→ **Task brief**
How many of the lines below contain the string "Scavenge"? Case counts. Reply with the number alone.
*** Information supplied
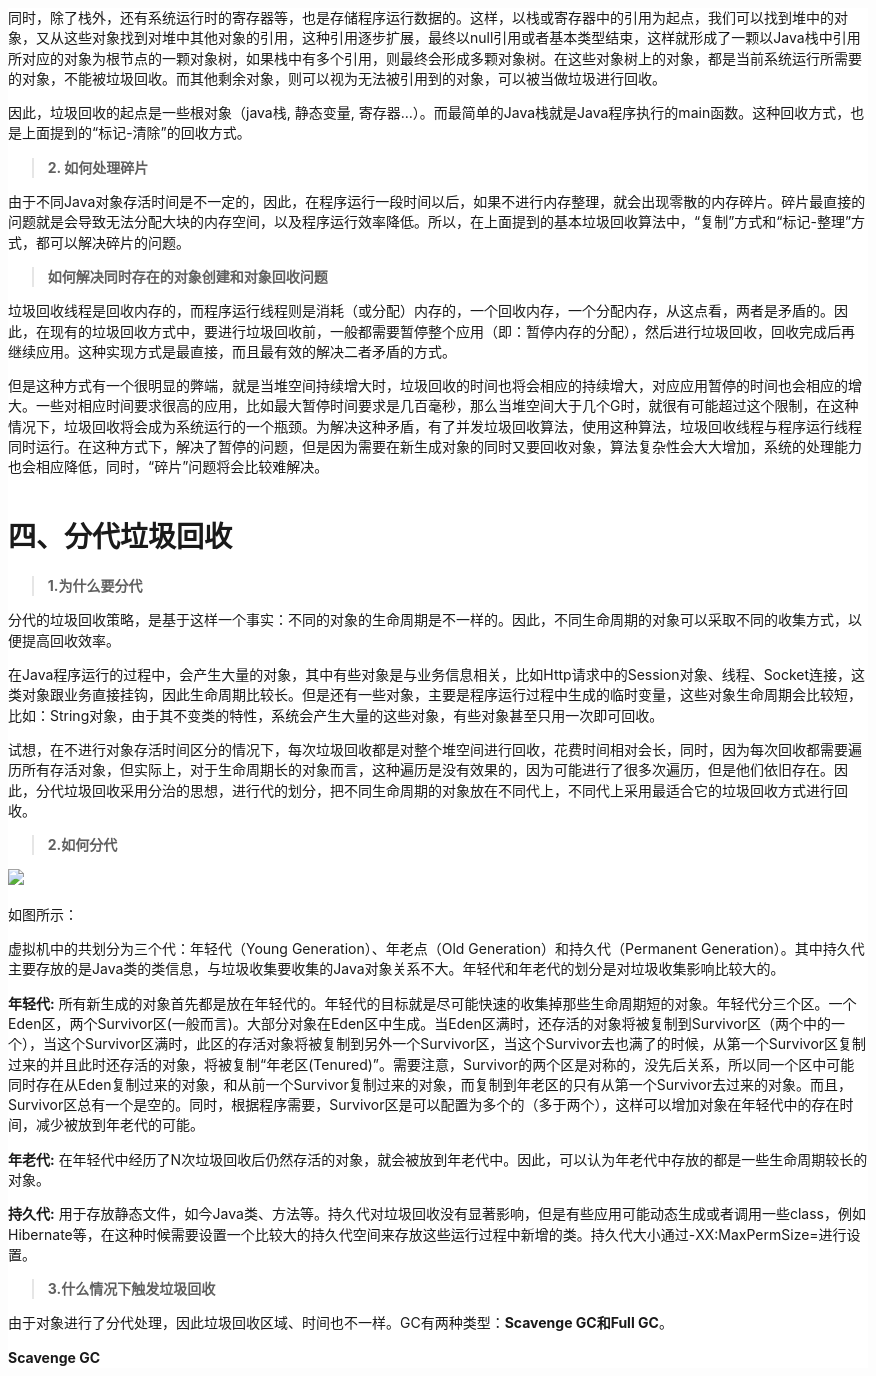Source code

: 同时，除了栈外，还有系统运行时的寄存器等，也是存储程序运行数据的。这样，以栈或寄存器中的引用为起点，我们可以找到堆中的对象，又从这些对象找到对堆中其他对象的引用，这种引用逐步扩展，最终以null引用或者基本类型结束，这样就形成了一颗以Java栈中引用所对应的对象为根节点的一颗对象树，如果栈中有多个引用，则最终会形成多颗对象树。在这些对象树上的对象，都是当前系统运行所需要的对象，不能被垃圾回收。而其他剩余对象，则可以视为无法被引用到的对象，可以被当做垃圾进行回收。

因此，垃圾回收的起点是一些根对象（java栈, 静态变量, 寄存器…）。而最简单的Java栈就是Java程序执行的main函数。这种回收方式，也是上面提到的“标记-清除”的回收方式。

> **2. 如何处理碎片**

由于不同Java对象存活时间是不一定的，因此，在程序运行一段时间以后，如果不进行内存整理，就会出现零散的内存碎片。碎片最直接的问题就是会导致无法分配大块的内存空间，以及程序运行效率降低。所以，在上面提到的基本垃圾回收算法中，“复制”方式和“标记-整理”方式，都可以解决碎片的问题。

> **如何解决同时存在的对象创建和对象回收问题**

垃圾回收线程是回收内存的，而程序运行线程则是消耗（或分配）内存的，一个回收内存，一个分配内存，从这点看，两者是矛盾的。因此，在现有的垃圾回收方式中，要进行垃圾回收前，一般都需要暂停整个应用（即：暂停内存的分配），然后进行垃圾回收，回收完成后再继续应用。这种实现方式是最直接，而且最有效的解决二者矛盾的方式。

但是这种方式有一个很明显的弊端，就是当堆空间持续增大时，垃圾回收的时间也将会相应的持续增大，对应应用暂停的时间也会相应的增大。一些对相应时间要求很高的应用，比如最大暂停时间要求是几百毫秒，那么当堆空间大于几个G时，就很有可能超过这个限制，在这种情况下，垃圾回收将会成为系统运行的一个瓶颈。为解决这种矛盾，有了并发垃圾回收算法，使用这种算法，垃圾回收线程与程序运行线程同时运行。在这种方式下，解决了暂停的问题，但是因为需要在新生成对象的同时又要回收对象，算法复杂性会大大增加，系统的处理能力也会相应降低，同时，“碎片”问题将会比较难解决。


# 四、分代垃圾回收

> **1.为什么要分代**

分代的垃圾回收策略，是基于这样一个事实：不同的对象的生命周期是不一样的。因此，不同生命周期的对象可以采取不同的收集方式，以便提高回收效率。

在Java程序运行的过程中，会产生大量的对象，其中有些对象是与业务信息相关，比如Http请求中的Session对象、线程、Socket连接，这类对象跟业务直接挂钩，因此生命周期比较长。但是还有一些对象，主要是程序运行过程中生成的临时变量，这些对象生命周期会比较短，比如：String对象，由于其不变类的特性，系统会产生大量的这些对象，有些对象甚至只用一次即可回收。

试想，在不进行对象存活时间区分的情况下，每次垃圾回收都是对整个堆空间进行回收，花费时间相对会长，同时，因为每次回收都需要遍历所有存活对象，但实际上，对于生命周期长的对象而言，这种遍历是没有效果的，因为可能进行了很多次遍历，但是他们依旧存在。因此，分代垃圾回收采用分治的思想，进行代的划分，把不同生命周期的对象放在不同代上，不同代上采用最适合它的垃圾回收方式进行回收。

> **2.如何分代**

<img src="/blog/image/jvm-generation.png" style="max-width:100%;"/>

如图所示：

虚拟机中的共划分为三个代：年轻代（Young Generation）、年老点（Old Generation）和持久代（Permanent Generation）。其中持久代主要存放的是Java类的类信息，与垃圾收集要收集的Java对象关系不大。年轻代和年老代的划分是对垃圾收集影响比较大的。

**年轻代:** 所有新生成的对象首先都是放在年轻代的。年轻代的目标就是尽可能快速的收集掉那些生命周期短的对象。年轻代分三个区。一个Eden区，两个Survivor区(一般而言)。大部分对象在Eden区中生成。当Eden区满时，还存活的对象将被复制到Survivor区（两个中的一个），当这个Survivor区满时，此区的存活对象将被复制到另外一个Survivor区，当这个Survivor去也满了的时候，从第一个Survivor区复制过来的并且此时还存活的对象，将被复制“年老区(Tenured)”。需要注意，Survivor的两个区是对称的，没先后关系，所以同一个区中可能同时存在从Eden复制过来的对象，和从前一个Survivor复制过来的对象，而复制到年老区的只有从第一个Survivor去过来的对象。而且，Survivor区总有一个是空的。同时，根据程序需要，Survivor区是可以配置为多个的（多于两个），这样可以增加对象在年轻代中的存在时间，减少被放到年老代的可能。

**年老代:** 在年轻代中经历了N次垃圾回收后仍然存活的对象，就会被放到年老代中。因此，可以认为年老代中存放的都是一些生命周期较长的对象。

**持久代:** 用于存放静态文件，如今Java类、方法等。持久代对垃圾回收没有显著影响，但是有些应用可能动态生成或者调用一些class，例如Hibernate等，在这种时候需要设置一个比较大的持久代空间来存放这些运行过程中新增的类。持久代大小通过-XX:MaxPermSize=<N>进行设置。

> **3.什么情况下触发垃圾回收**

由于对象进行了分代处理，因此垃圾回收区域、时间也不一样。GC有两种类型：**Scavenge GC和Full GC**。

**Scavenge GC**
******
→ **Solution to this problem**
2